La noche del lunes 13 de julio, se anunció que California y 11 estados más pretendían impedir la fusión entre Paramount Skydance y Warner Bros. Discovery, la cual se cerró por más de 111.000 millones de dólares el pasado febrero. El conjunto de estados solicitó una orden de restricción temporal y una medida cautelar preliminar para evitar que el acuerdo se concrete.
Los demandantes, liderados por California, solicitaron a un juez federal entrar en acción el próximo 22 de julio. El grupo prepara una demanda antimonopolio que pondría en riesgo la fusión. Sin embargo, Paramount informó a su contraparte que no cerrara su acuerdo con Warner Bros. hasta después de la fecha establecida.
El pasado 14 de julio, el conjunto de 12 estados solicitó a la empresa dirigida por David Ellison vincular esta demanda federal antimonopolio a un litigio previo que iniciaron los suscriptores de su plataforma de streaming, a lo que Paramount accedió. Los estados argumentaron que era más eficiente que un solo juez revisara ambos casos. Probablemente caerán en manos de la jueza Araceli Martínez-Olguín, quien fue asignada por el expresidente Joe Biden.
Por el momento, no se ha celebrado una audiencia para determinar qué sucederá con las medidas cautelares solicitadas por la coalición estatal, liderada por el fiscal general de California, Rob Bonta. “El hecho de que el juez ya esté al tanto, que esté reflexionando sobre esto y considerando sus repercusiones… eso nos parece bien”, dijo Bonta.

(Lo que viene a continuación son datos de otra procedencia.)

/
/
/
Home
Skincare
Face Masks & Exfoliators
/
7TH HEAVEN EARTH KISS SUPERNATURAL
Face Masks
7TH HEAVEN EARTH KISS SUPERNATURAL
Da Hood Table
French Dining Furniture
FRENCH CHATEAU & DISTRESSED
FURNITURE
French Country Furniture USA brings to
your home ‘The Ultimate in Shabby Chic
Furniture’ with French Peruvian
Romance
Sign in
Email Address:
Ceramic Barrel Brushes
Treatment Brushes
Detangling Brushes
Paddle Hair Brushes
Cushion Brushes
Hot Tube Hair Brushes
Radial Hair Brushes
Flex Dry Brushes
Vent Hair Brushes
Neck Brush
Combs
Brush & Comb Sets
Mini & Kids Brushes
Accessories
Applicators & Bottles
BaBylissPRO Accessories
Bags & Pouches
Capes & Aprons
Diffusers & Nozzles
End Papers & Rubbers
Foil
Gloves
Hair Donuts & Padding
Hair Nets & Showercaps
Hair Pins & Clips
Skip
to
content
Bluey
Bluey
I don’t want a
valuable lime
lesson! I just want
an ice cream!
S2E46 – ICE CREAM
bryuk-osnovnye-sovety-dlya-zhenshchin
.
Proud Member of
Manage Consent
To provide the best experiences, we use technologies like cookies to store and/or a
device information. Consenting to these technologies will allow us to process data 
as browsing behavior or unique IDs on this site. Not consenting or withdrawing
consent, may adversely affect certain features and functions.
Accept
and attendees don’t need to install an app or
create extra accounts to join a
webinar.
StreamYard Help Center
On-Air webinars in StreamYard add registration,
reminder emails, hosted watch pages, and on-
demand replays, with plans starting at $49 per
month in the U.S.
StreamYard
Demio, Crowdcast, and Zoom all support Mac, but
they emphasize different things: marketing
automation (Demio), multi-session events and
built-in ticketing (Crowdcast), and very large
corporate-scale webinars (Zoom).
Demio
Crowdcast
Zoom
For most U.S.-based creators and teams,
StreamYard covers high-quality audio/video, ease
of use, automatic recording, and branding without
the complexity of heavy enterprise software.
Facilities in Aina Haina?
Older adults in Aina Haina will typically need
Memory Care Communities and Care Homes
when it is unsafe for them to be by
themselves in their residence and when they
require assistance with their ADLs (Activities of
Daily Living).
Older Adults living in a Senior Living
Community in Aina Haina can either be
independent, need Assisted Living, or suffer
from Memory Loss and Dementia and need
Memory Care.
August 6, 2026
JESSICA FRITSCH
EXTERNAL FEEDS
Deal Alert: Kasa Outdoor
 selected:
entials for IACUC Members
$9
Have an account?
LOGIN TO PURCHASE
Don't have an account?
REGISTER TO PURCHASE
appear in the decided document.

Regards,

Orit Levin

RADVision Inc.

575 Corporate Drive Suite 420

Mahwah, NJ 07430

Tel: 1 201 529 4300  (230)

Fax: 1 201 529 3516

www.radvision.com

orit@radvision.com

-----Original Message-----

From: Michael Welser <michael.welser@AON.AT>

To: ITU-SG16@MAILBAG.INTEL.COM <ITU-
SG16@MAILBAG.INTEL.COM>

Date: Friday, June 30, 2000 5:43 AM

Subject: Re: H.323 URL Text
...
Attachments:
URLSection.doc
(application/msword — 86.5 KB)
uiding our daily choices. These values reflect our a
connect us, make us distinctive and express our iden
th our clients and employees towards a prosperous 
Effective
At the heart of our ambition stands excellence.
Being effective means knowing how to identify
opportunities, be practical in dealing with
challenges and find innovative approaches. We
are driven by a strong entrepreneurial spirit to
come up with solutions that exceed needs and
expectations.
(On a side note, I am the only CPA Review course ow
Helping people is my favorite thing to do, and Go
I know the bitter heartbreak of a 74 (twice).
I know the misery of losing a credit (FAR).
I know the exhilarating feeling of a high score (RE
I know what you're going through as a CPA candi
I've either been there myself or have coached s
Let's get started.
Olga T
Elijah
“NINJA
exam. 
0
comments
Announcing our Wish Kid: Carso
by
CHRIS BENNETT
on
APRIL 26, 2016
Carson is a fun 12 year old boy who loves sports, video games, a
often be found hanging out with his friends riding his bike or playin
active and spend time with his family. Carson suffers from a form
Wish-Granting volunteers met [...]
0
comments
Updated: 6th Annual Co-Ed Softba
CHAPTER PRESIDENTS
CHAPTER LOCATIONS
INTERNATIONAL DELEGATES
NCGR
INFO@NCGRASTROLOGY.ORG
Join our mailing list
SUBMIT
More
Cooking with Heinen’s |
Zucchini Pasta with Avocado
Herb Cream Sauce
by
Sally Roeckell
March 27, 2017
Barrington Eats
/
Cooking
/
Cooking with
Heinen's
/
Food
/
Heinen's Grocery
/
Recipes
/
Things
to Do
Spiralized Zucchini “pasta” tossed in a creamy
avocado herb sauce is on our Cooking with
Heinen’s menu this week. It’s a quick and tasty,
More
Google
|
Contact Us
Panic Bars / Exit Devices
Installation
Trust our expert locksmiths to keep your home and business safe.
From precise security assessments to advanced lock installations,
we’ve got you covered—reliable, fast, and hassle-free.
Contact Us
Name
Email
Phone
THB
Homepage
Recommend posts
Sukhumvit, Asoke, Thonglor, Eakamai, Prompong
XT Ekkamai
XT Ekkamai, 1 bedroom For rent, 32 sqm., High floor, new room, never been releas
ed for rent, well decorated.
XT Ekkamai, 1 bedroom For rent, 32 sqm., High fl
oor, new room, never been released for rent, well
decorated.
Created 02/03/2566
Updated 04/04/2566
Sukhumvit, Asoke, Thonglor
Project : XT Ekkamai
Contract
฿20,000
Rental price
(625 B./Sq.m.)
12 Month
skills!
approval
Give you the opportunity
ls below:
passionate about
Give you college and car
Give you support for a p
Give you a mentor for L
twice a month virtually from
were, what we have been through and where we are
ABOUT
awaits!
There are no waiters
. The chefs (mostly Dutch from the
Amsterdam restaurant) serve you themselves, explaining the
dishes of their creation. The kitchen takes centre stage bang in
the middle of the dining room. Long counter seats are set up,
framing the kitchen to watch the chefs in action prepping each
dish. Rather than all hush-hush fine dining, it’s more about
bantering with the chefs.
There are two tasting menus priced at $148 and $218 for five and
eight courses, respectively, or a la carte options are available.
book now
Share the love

De acuerdo a los demandantes, la fusión multimillonaria entre Paramount Skydance y Warner Bros. Discovery infringe la ley federal antimonopolio de tres mercados distintos: la distribución cinematográfica, el estreno de producciones de alto presupuesto y la distribución de televisión por cable. Según el grupo, los más afectados serían los dueños de las salas de cine, las empresas de televisión por cable y, por supuesto, los consumidores.
“La transacción eliminará la competencia entre Paramount y Warner Bros. y permitirá a la entidad resultante aumentar los precios y reducir la producción”, se lee en la moción emitida por el conjunto. “Los estados demandantes tienen interés en hacer cumplir las leyes antimonopolio, y sus ciudadanos se enfrentan al riesgo de sufrir un perjuicio profundo e irreversible si no se dicta una orden judicial que impida la operación”.
Ante las declaraciones del grupo, Paramount Skydance respondió diciendo que los demandantes tenían una interpretación de los hechos y la ley “fundamentalmente equivocada”. “Retrasar esta transacción solo perjudicará a los trabajadores del sector del entretenimiento, quienes ya han sufrido en los últimos años a medida que la tecnología ha alterado sus medios de vida y ha provocado la pérdida de decenas de miles de empleos en la industria del entretenimiento en California”, escribió la compañía.
Originalmente, Warner Bros. Discovery vendería parte de su operación a Netflix. El acuerdo entre ambas empresas se cerró a finales del 2025 por 82.700 millones de dólares. Sin embargo, después de meses de demandas y peleas legales, Paramount Skydance presentó una oferta que la junta directiva de Warner consideró superior, cancelando su acuerdo con la compañía de Ted Sarandos.